[Opening Data listing section]

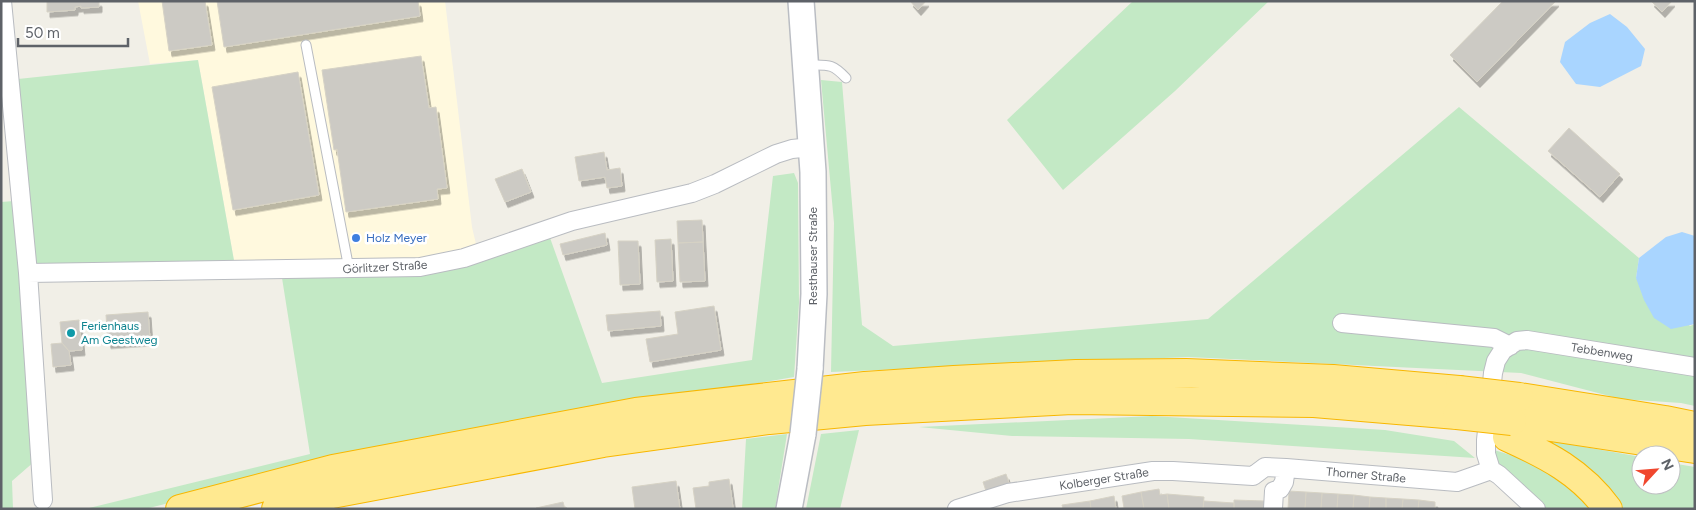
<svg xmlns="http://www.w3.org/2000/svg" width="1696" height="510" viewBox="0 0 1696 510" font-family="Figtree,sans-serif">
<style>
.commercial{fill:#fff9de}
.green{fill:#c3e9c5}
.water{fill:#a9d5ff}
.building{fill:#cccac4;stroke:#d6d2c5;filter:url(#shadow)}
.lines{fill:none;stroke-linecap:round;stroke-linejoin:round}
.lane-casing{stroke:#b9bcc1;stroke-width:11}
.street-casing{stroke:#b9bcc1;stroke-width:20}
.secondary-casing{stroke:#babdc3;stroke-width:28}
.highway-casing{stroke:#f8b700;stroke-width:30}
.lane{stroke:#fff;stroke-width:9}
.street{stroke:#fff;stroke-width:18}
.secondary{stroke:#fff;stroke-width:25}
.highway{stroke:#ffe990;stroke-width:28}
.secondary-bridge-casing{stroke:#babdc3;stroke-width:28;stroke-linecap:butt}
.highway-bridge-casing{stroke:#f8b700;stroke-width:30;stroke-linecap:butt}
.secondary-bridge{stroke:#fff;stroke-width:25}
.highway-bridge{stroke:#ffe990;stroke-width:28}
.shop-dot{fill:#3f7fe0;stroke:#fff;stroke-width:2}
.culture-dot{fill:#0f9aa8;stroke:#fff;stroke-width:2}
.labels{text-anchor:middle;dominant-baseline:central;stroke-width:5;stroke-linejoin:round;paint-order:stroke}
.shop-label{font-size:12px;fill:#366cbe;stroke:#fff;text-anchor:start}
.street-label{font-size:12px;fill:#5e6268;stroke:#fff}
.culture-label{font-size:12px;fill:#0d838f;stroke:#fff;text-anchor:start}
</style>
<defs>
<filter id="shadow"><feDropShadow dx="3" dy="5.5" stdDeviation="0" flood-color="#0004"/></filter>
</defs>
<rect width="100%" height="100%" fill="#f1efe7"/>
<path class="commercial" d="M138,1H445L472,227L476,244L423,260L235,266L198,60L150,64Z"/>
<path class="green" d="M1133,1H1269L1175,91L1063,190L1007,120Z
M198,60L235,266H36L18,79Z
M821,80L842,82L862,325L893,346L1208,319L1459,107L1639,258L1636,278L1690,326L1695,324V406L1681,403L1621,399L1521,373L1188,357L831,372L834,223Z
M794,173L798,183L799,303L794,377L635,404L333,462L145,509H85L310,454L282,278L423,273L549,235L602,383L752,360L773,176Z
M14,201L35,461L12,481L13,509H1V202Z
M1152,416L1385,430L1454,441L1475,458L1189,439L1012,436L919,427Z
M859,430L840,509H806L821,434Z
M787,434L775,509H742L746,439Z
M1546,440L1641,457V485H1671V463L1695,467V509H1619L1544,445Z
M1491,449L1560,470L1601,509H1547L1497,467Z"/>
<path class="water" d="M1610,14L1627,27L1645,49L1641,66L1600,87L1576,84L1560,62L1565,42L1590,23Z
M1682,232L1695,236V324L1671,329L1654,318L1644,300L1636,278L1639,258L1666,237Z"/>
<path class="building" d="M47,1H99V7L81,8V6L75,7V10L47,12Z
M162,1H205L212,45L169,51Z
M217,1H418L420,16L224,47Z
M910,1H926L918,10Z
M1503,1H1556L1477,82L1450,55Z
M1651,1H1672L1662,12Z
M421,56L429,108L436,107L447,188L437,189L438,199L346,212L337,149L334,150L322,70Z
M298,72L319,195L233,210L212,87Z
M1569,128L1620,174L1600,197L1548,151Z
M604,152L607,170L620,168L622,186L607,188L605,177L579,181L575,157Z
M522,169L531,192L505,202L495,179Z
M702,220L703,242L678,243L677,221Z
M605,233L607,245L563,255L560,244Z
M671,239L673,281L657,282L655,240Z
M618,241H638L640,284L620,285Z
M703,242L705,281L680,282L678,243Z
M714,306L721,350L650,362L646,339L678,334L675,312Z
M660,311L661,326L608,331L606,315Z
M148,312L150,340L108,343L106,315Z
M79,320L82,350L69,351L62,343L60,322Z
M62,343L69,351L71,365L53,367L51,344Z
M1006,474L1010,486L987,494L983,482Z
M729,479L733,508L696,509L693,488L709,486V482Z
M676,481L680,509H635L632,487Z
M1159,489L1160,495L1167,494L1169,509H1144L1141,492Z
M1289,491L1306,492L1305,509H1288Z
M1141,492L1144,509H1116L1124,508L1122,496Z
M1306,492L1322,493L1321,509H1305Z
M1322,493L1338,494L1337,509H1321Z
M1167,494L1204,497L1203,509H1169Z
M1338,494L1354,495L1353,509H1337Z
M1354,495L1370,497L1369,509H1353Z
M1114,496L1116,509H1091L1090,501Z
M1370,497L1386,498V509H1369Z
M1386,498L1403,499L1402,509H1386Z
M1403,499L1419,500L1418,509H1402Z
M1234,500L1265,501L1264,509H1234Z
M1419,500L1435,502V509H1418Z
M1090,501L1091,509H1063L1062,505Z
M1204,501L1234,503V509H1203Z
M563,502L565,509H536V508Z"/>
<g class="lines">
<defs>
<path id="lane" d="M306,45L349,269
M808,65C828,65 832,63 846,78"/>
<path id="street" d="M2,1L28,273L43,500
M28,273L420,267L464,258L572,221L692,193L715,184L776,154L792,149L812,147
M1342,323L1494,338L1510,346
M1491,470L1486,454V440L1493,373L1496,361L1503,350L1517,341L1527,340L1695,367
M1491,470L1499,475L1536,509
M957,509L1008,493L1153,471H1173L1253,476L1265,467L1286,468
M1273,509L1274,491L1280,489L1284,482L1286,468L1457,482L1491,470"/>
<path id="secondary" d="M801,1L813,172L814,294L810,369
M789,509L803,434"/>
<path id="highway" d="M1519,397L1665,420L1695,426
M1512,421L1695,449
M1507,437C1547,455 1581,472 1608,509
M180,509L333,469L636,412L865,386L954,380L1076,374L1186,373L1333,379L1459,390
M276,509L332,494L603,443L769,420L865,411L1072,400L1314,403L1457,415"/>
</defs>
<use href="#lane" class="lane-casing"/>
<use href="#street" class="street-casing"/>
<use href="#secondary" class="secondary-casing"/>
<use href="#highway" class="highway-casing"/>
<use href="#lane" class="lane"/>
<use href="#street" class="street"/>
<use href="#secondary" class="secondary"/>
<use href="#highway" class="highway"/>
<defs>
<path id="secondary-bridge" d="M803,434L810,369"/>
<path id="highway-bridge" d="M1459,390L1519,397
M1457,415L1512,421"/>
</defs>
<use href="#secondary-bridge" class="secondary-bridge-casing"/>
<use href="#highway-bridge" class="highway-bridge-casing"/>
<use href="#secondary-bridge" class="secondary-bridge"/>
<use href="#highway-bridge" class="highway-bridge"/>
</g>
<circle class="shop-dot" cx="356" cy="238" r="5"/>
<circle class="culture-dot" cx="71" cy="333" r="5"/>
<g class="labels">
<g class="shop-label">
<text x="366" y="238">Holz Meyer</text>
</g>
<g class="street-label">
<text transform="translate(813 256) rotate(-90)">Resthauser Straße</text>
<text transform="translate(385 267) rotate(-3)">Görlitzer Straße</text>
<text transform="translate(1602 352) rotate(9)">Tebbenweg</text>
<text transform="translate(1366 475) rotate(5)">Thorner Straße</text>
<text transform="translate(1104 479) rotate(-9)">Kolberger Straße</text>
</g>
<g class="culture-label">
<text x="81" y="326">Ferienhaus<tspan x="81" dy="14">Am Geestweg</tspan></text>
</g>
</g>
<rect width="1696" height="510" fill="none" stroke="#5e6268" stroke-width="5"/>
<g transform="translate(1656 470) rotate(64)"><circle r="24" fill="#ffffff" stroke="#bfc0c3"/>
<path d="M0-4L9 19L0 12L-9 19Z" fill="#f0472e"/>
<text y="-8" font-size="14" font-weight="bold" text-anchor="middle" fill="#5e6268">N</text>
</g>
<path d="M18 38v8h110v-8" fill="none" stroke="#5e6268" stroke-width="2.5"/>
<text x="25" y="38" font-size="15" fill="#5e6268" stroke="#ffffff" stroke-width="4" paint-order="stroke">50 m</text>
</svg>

[Closing Data listing section]
[Opening Data listing section]

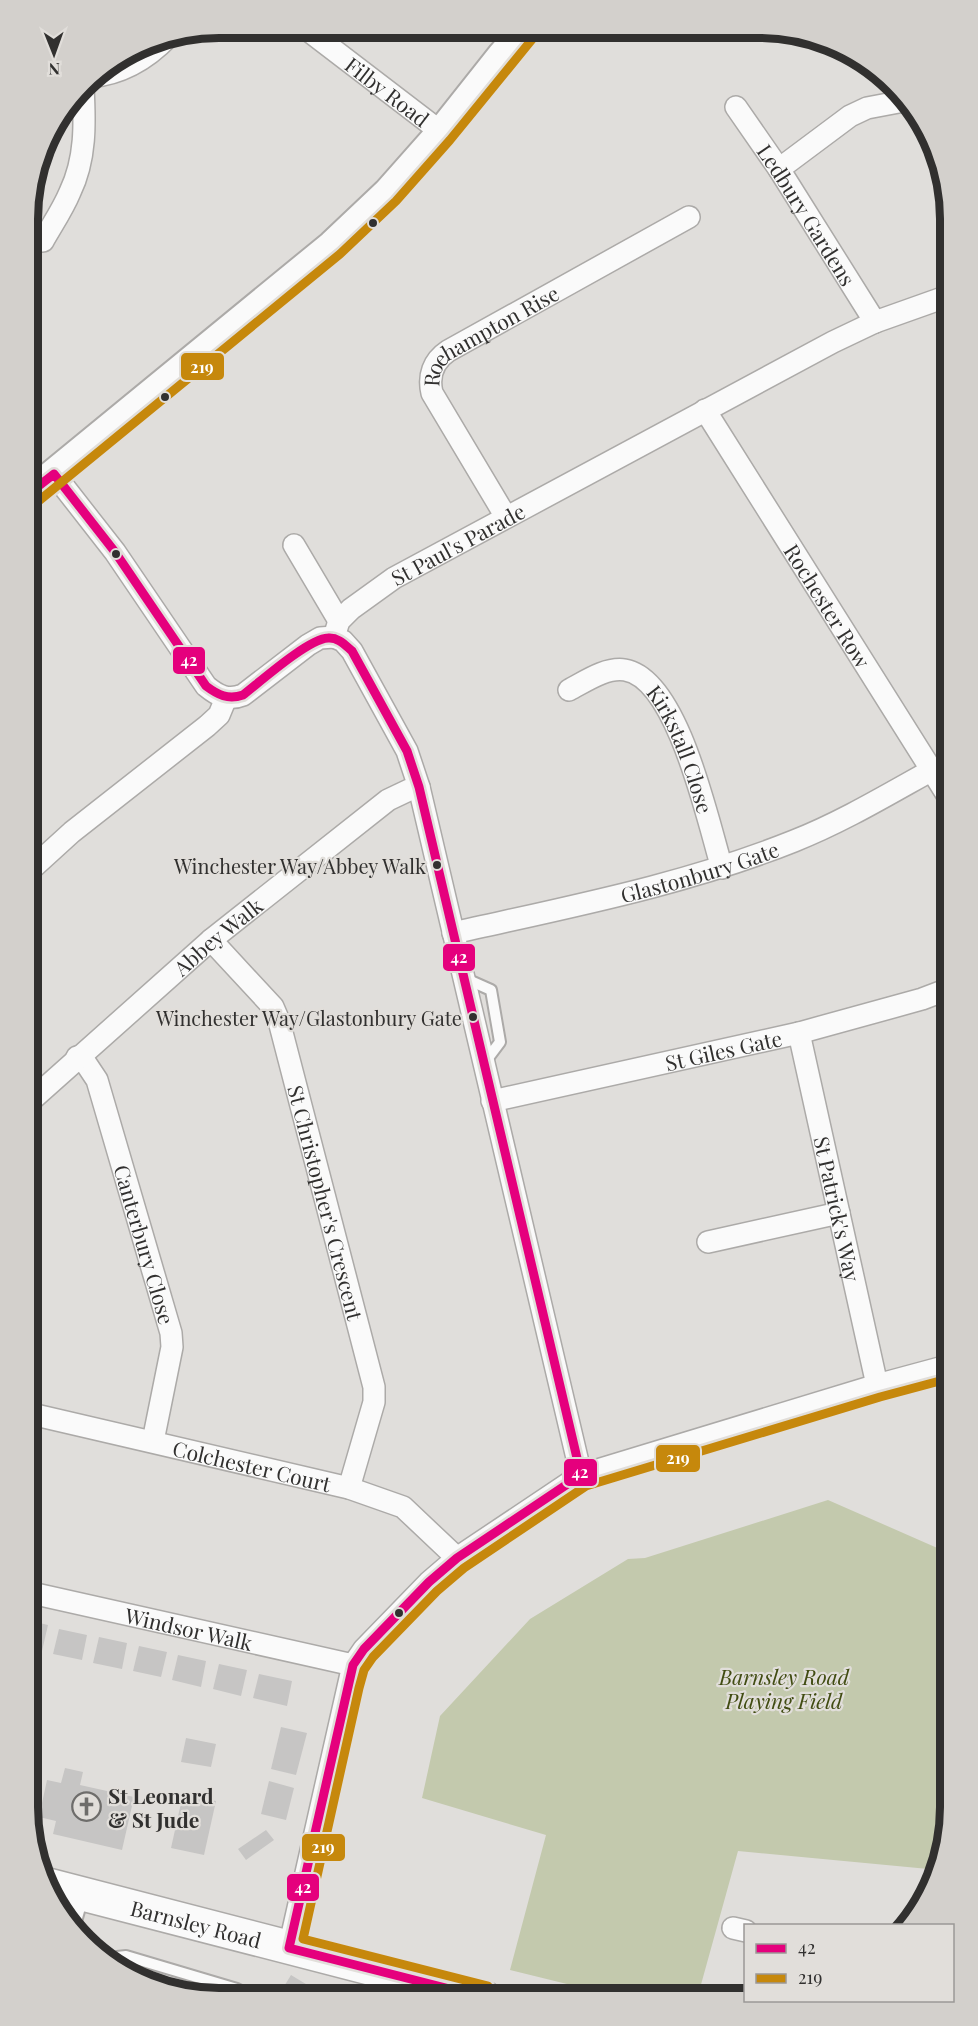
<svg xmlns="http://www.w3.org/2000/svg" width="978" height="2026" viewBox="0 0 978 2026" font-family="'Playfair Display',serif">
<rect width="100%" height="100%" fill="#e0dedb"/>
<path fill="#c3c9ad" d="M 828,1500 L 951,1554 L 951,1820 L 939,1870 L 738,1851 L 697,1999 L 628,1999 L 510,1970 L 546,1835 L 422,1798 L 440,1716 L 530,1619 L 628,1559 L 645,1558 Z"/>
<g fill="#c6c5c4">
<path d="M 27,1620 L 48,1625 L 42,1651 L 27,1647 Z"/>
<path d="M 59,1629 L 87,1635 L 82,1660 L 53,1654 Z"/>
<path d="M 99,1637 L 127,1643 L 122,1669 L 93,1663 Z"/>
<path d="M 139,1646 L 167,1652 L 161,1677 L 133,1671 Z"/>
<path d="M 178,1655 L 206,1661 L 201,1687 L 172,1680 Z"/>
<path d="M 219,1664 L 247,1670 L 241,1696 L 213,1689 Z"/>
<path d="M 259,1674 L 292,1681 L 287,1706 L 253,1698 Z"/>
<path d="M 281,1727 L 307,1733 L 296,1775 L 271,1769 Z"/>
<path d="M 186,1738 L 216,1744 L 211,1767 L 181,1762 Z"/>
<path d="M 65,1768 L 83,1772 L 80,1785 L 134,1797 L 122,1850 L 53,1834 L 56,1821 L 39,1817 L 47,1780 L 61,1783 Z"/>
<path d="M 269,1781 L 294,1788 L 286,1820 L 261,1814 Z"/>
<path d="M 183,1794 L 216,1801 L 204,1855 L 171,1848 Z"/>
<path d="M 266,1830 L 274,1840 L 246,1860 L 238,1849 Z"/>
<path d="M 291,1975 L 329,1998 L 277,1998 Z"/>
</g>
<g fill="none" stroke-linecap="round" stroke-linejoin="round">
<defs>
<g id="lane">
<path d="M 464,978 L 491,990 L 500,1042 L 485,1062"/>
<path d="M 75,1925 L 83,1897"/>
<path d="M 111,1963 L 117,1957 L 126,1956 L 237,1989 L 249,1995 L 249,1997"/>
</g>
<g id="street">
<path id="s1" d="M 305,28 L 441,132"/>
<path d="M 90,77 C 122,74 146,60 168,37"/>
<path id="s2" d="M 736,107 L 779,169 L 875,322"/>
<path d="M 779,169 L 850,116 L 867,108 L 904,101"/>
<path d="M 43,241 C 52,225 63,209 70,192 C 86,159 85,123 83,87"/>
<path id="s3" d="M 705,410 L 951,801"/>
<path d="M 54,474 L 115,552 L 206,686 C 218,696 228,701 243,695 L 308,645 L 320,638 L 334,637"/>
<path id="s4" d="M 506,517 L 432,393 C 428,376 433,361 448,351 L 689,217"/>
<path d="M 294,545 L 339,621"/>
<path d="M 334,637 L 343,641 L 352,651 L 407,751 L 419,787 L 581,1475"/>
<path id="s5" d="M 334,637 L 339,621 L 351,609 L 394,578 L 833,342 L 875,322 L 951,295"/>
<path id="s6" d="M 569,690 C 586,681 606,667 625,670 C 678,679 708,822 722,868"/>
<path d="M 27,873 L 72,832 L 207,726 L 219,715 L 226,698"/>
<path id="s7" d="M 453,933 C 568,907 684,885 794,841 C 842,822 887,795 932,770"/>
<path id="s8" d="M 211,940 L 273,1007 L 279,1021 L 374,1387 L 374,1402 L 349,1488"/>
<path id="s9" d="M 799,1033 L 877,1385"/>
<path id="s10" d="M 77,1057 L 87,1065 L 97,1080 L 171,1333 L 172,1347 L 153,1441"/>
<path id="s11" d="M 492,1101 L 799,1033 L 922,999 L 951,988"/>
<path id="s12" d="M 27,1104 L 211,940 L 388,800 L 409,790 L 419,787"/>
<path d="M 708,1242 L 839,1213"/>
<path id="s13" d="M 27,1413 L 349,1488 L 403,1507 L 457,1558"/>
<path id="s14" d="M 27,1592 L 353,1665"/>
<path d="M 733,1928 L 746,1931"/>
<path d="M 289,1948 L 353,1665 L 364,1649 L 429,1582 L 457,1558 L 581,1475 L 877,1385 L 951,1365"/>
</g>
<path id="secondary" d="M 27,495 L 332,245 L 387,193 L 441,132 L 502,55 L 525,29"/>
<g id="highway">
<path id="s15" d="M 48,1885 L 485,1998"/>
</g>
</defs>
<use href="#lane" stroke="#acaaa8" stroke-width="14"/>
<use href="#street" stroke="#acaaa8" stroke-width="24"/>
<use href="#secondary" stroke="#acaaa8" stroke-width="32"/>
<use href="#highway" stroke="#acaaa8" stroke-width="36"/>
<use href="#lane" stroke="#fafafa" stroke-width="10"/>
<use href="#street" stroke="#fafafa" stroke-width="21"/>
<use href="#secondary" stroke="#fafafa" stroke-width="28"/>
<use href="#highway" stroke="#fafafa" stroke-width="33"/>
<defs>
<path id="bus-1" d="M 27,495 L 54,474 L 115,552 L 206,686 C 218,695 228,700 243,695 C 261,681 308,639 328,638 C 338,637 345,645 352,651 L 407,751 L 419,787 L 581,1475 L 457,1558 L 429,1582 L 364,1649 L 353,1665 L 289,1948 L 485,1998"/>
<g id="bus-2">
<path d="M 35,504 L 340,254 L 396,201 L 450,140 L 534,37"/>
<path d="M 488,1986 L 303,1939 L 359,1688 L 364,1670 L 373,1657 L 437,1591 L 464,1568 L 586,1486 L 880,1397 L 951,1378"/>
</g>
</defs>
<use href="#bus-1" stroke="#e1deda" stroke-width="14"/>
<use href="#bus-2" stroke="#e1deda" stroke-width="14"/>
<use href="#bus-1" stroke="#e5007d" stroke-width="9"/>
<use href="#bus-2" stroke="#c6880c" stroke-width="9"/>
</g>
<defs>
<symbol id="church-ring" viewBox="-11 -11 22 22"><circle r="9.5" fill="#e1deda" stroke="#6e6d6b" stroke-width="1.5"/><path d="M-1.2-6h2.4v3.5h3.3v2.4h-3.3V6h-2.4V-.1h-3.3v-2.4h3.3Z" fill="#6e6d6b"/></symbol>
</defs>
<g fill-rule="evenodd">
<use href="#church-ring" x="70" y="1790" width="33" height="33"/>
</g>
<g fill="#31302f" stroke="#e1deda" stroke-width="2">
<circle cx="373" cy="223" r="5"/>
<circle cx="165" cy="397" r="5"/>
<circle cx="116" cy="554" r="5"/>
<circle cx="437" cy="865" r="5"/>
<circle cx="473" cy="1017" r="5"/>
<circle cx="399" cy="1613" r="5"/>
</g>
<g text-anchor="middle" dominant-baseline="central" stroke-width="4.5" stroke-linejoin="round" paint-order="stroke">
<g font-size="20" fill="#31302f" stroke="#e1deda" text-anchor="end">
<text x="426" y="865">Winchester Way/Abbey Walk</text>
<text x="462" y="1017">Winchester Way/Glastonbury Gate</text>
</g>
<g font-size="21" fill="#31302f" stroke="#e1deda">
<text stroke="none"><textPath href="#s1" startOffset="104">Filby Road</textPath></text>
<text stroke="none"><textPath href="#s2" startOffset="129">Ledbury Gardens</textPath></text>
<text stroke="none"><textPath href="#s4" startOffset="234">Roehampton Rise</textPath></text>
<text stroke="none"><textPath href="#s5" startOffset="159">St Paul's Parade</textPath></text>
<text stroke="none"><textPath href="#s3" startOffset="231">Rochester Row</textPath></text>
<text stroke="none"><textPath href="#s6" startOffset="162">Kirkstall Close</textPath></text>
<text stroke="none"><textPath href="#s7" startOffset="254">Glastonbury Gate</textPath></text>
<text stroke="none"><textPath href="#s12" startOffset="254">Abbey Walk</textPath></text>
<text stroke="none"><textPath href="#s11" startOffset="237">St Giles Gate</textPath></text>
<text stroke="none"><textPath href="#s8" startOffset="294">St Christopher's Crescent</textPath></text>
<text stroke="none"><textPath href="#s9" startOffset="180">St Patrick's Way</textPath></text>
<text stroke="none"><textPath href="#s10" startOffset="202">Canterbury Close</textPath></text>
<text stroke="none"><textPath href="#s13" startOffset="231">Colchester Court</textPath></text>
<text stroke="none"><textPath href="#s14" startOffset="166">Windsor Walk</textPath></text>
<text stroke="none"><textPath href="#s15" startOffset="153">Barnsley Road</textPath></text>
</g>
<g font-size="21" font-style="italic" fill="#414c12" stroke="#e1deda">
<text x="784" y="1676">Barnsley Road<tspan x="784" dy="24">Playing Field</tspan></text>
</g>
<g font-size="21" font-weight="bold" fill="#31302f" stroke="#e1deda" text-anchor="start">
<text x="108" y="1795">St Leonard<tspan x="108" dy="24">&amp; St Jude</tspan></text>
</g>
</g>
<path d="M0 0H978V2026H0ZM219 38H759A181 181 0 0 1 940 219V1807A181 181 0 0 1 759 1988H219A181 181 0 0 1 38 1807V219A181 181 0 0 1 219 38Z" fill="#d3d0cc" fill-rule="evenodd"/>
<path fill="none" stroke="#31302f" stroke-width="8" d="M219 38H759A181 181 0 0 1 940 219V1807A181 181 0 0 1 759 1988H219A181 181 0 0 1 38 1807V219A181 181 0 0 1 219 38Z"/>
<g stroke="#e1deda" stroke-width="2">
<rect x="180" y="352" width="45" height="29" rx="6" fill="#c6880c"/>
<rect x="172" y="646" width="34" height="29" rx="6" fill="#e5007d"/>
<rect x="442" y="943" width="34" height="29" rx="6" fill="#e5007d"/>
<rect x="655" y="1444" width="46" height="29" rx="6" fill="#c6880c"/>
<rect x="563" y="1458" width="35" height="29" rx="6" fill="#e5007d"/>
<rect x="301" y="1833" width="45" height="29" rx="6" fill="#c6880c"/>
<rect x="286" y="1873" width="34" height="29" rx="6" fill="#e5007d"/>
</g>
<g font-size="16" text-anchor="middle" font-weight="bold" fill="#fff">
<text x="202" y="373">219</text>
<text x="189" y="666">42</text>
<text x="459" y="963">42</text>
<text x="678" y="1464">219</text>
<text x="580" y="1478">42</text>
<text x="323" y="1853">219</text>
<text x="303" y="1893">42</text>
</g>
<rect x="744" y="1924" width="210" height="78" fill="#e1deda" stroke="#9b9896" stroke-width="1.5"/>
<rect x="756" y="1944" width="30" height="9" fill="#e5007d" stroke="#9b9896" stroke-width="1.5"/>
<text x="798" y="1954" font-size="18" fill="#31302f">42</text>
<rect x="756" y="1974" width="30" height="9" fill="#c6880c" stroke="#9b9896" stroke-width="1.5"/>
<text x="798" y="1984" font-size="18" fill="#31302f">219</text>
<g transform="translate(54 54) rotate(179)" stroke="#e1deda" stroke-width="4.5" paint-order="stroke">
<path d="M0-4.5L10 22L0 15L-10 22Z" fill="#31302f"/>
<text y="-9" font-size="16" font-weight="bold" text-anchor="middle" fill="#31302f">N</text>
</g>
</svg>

[Closing Data listing section]

## What you will do
Wherever "filter" turns up in the records, copy the whole line.

## Solved exercise
.building{fill:#cccac4;stroke:#d6d2c5;filter:url(#shadow)}
<filter id="shadow"><feDropShadow dx="3" dy="5.5" stdDeviation="0" flood-color="#0004"/></filter>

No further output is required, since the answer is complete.